Journalist Adam Serwer asks why reporters still haven’t been able to break out of the assumptions that made them miss the real story about Trump voters — and whether they can learn from history.
He is manipulating forces that have been part of American politics since the founding, for generations, and that we had sort of naively assumed that we had conquered. I'm using "we," in the sort of collective American sense, because there are obviously plenty of Americans who did not believe that we had conquered those things.
Writer Gal Beckerman asks if we can recapture the radical, communal spirit that launched social media to build a better model for the future.
It was difficult to imagine scaling it up in size and maintaining the intimacy and the many mechanisms that had allowed it to flourish. But getting bigger was necessary to keep it viable in the crazily commodifying web. “The odds are always good that big power and big money will find a way to control access to virtual communities,” Rheingold prophesied in 1993. “What we know and do now is important because it is still possible for people around the world to make sure this new sphere of vital human discourse remains open to the citizens of the planet before the political and economic big boys seize it, censor it, meter it, and sell it back to us.”
Reporter Emma Goldberg asks if doctors can overcome the racism and misogyny baked into the medical profession — and build a more just system.
One thing I found fascinating is that there's a lot of history in the medical profession of how the whiteness and the patriarchal aspect of the field was set up by design. It's not incidental. It was very much an effort to make this a profession that was elite and that was high-paying.
Professor of public policy Megan Tompkins-Stange challenges us to rethink our assumptions about how the economy works — and to ask for more than scraps from the monopolists who rule the market.
Economic theory dictates that removing patent protections will discourage innovation. But what if we challenged this tenet, and gambled on the idea that firms can be motivated by values other than economic benefit?
Human Act Foundation chair Djaffar Shalchi asks why more rich people can’t step up to be class traitors — and to do what’s right simply by paying their fair share.
Social stability, low crime, a well-educated population, and great infrastructure are good for business. As we put it, the right thing to do is also the smart thing to do. We could also put it this way: the mean way to run an economy is also the dumb way to run an economy.
Economist Mariana Mazzucato tells us we need to ask ourselves — and our leaders — why we don’t assign real value to the things that matter.
Well, this is one of the biggest problems with how we measure the economy. We don't even know how to value care. Care is often given for free. It's an act of altruism. And if we confuse price with value, which is what I argue in my book, then we end up only valuing things that have prices.
Journalist Johann Hari asks why we can’t pay attention — and suggests that refocusing might help fix the fractures in our society.
Imagine you are driving a car, but somebody has thrown a big bucket of mud all over the windshield. You’re going to face a lot of problems in that moment — you are at risk of knocking off your rear-view mirror, or getting lost, or arriving at your destination late. But the first thing you need to do — before you worry about any of those problems — is clean your windshield. Until you do that, you don’t even know where you are. We need to deal with our attention problems before we try to achieve any other sustained goal.
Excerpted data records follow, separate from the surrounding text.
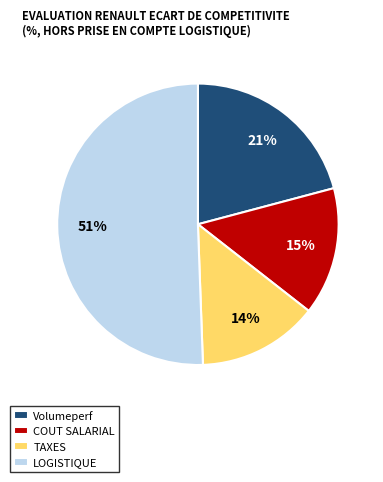

Which has a higher value, LOGISTIQUE or Volumeperf?

LOGISTIQUE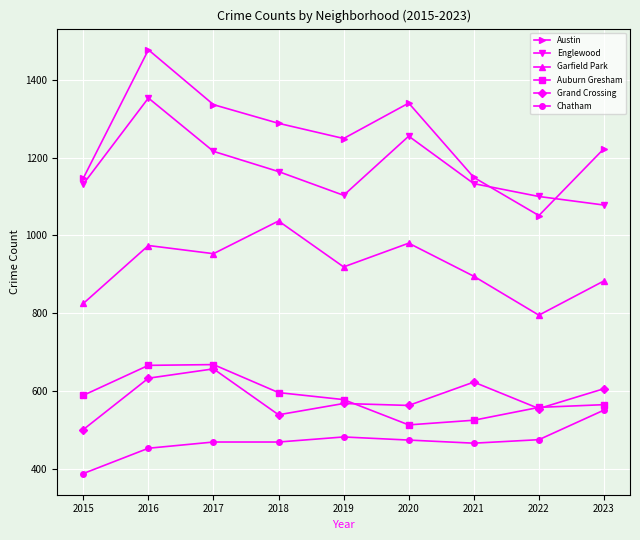

Which series has the largest range (max minus min)?

Austin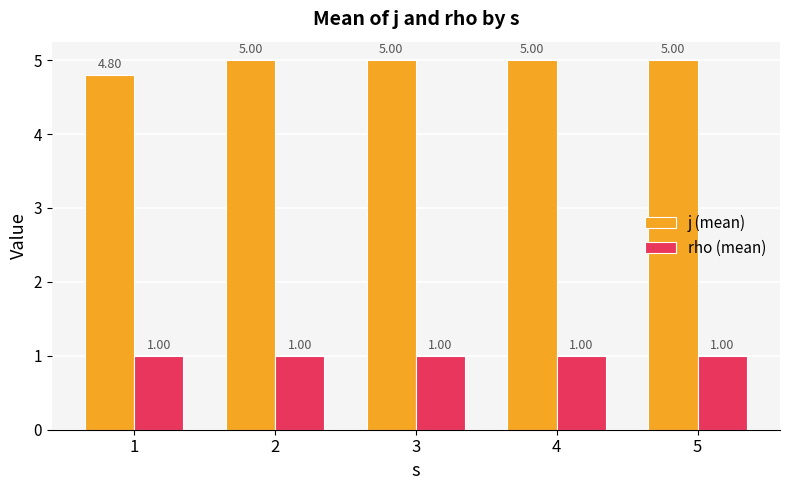

Which series has the widest spread of values?

j (mean)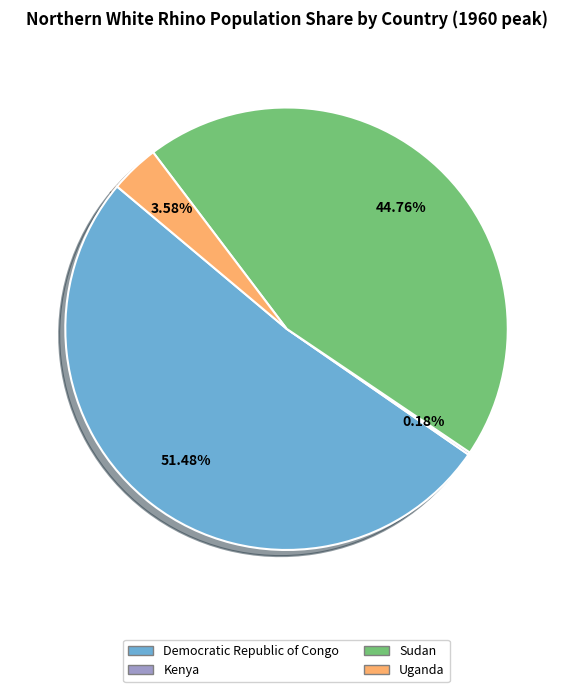

To the nearest percent, what is the difference between the largest and smallest slice percentages?

51%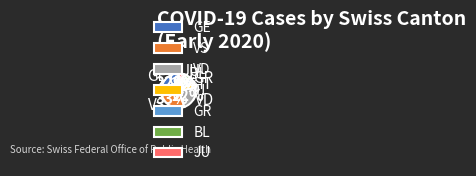

What percentage is the GE slice, to the nearest percent?

22%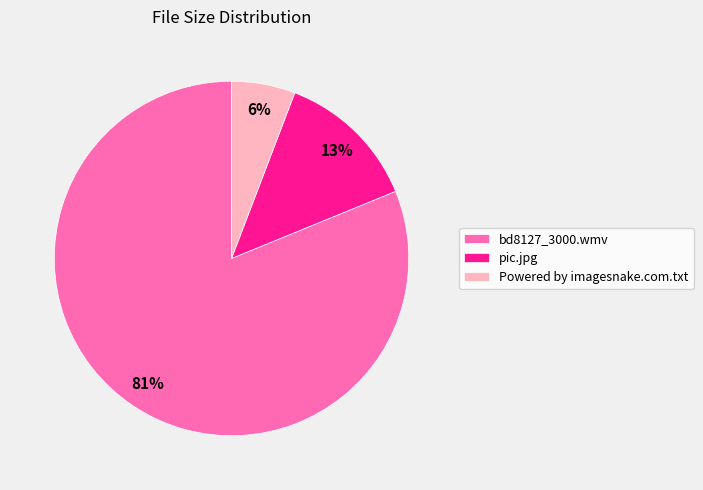

Which has a higher value, bd8127_3000.wmv or Powered by imagesnake.com.txt?

bd8127_3000.wmv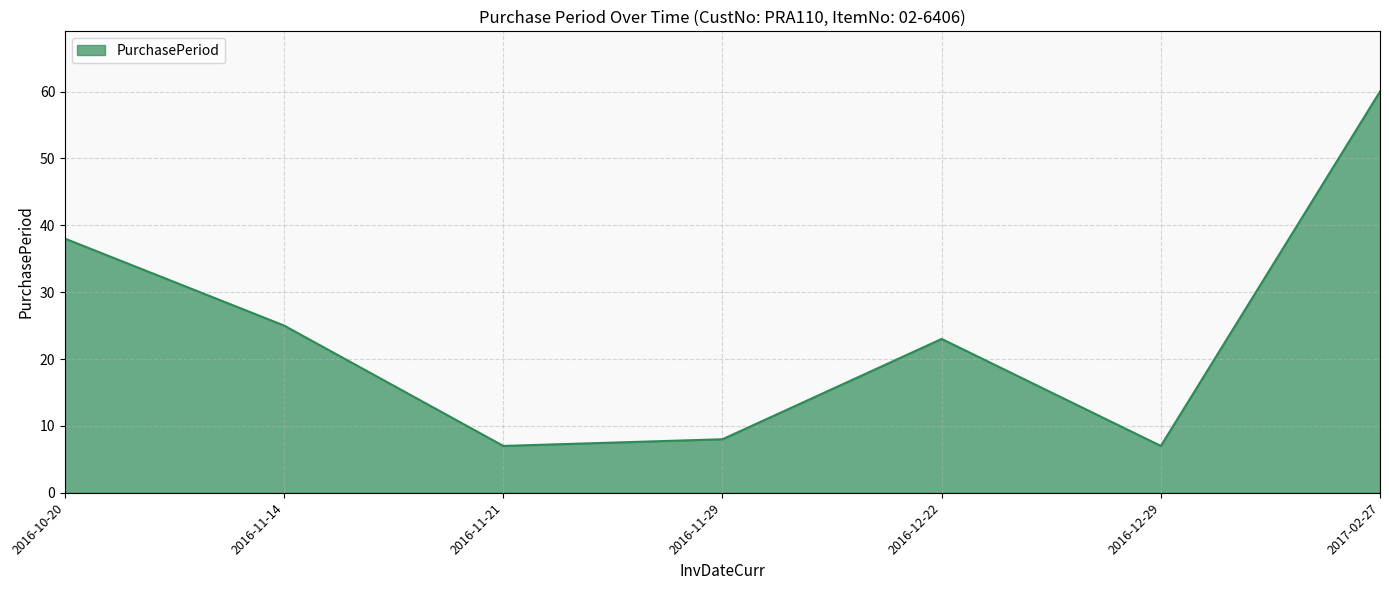

True or false: the data shows 38 at 2016-10-20.

True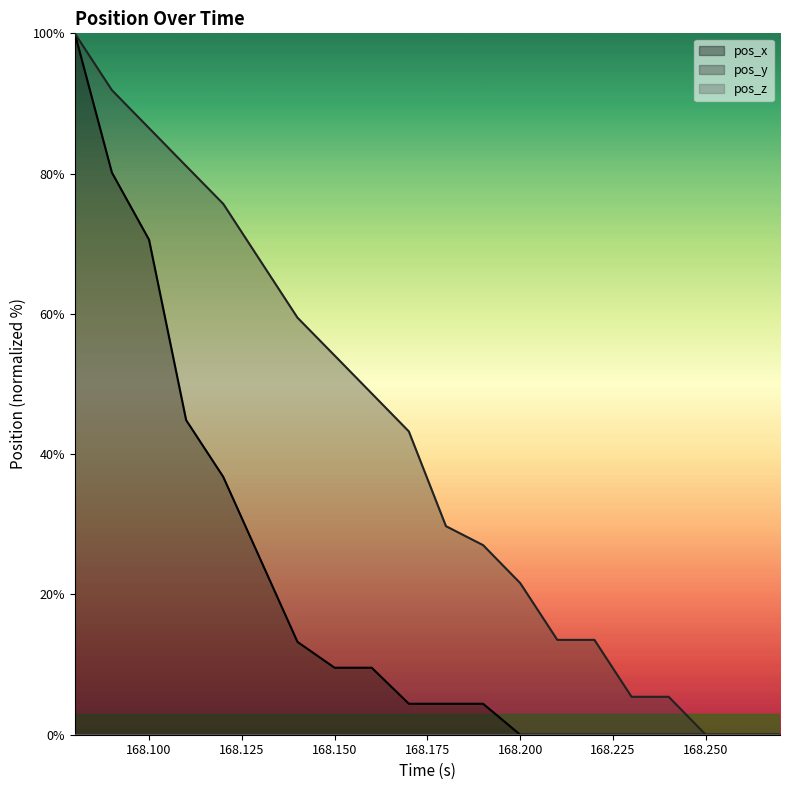

Between 168.16 and 168.19, which series saw the biggest shift?

pos_y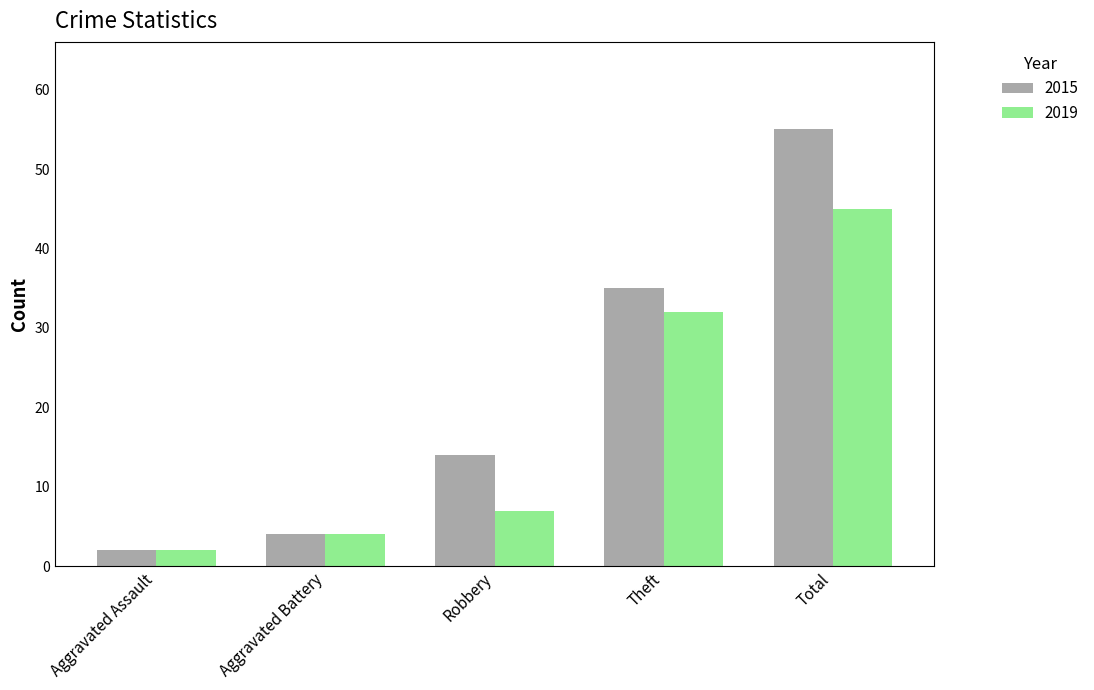

What is the total value across all series at Aggravated Battery?

8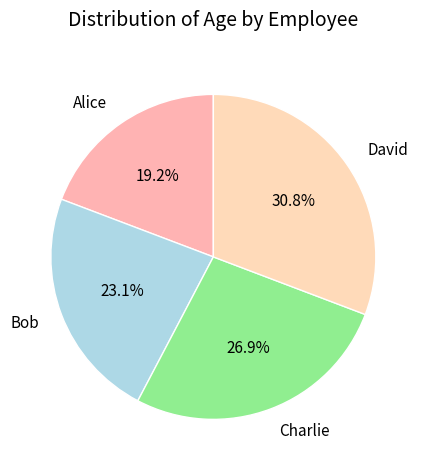

Is Charlie the majority of the pie?

No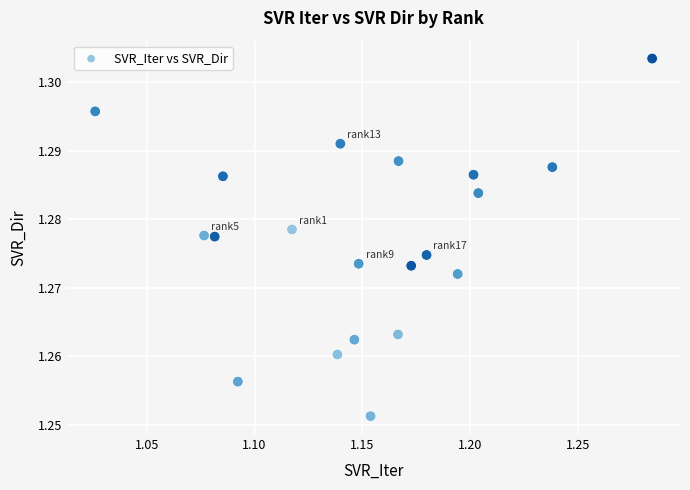

Count the number of points in this scatter plot.

20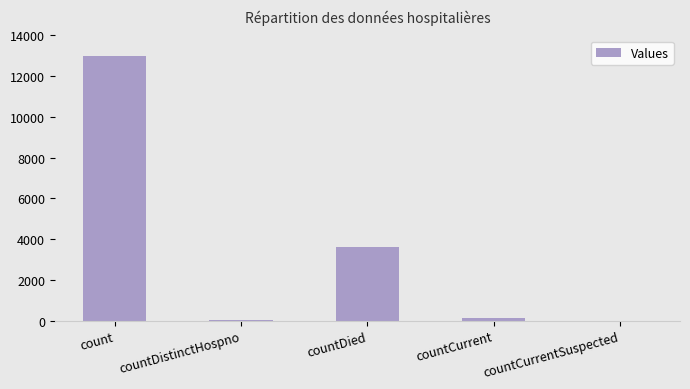

What is the difference between the values at countDistinctHospno and count?

12920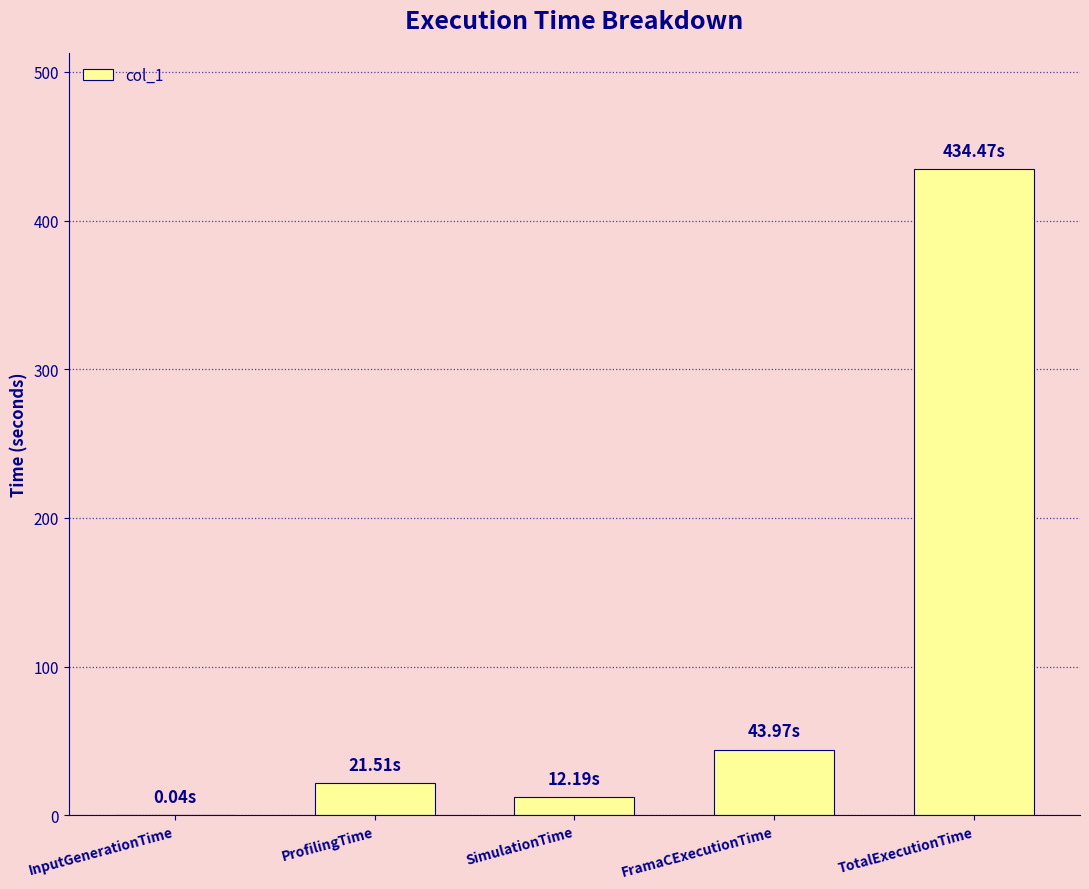

Count the number of categories in the chart.

5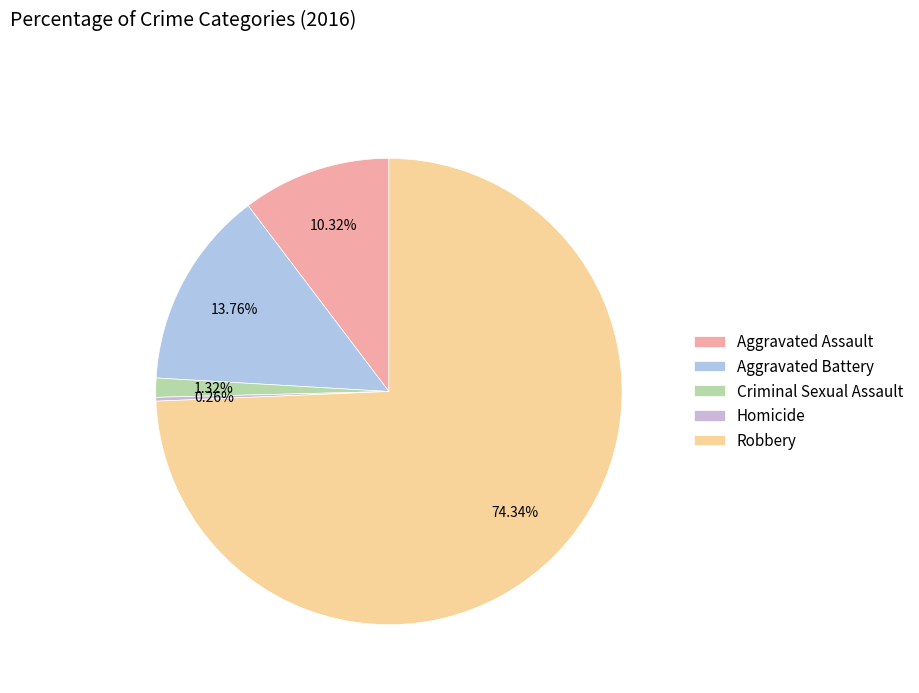

How many segments does this pie chart have?

5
Organizer and author Jane McAlevey asks whether American workers can organize to turn horrible jobs into good ones — and build a more democratic country along the way.
We can transform an industry built on destroying the quality of life. I do think that many Americans who did not understand how badly workers are abused in this country did have the veil pulled away by the pandemic. Can we build enough pressure that reveals enough disgusting behavior by the Bezoses and Musks to win over the public?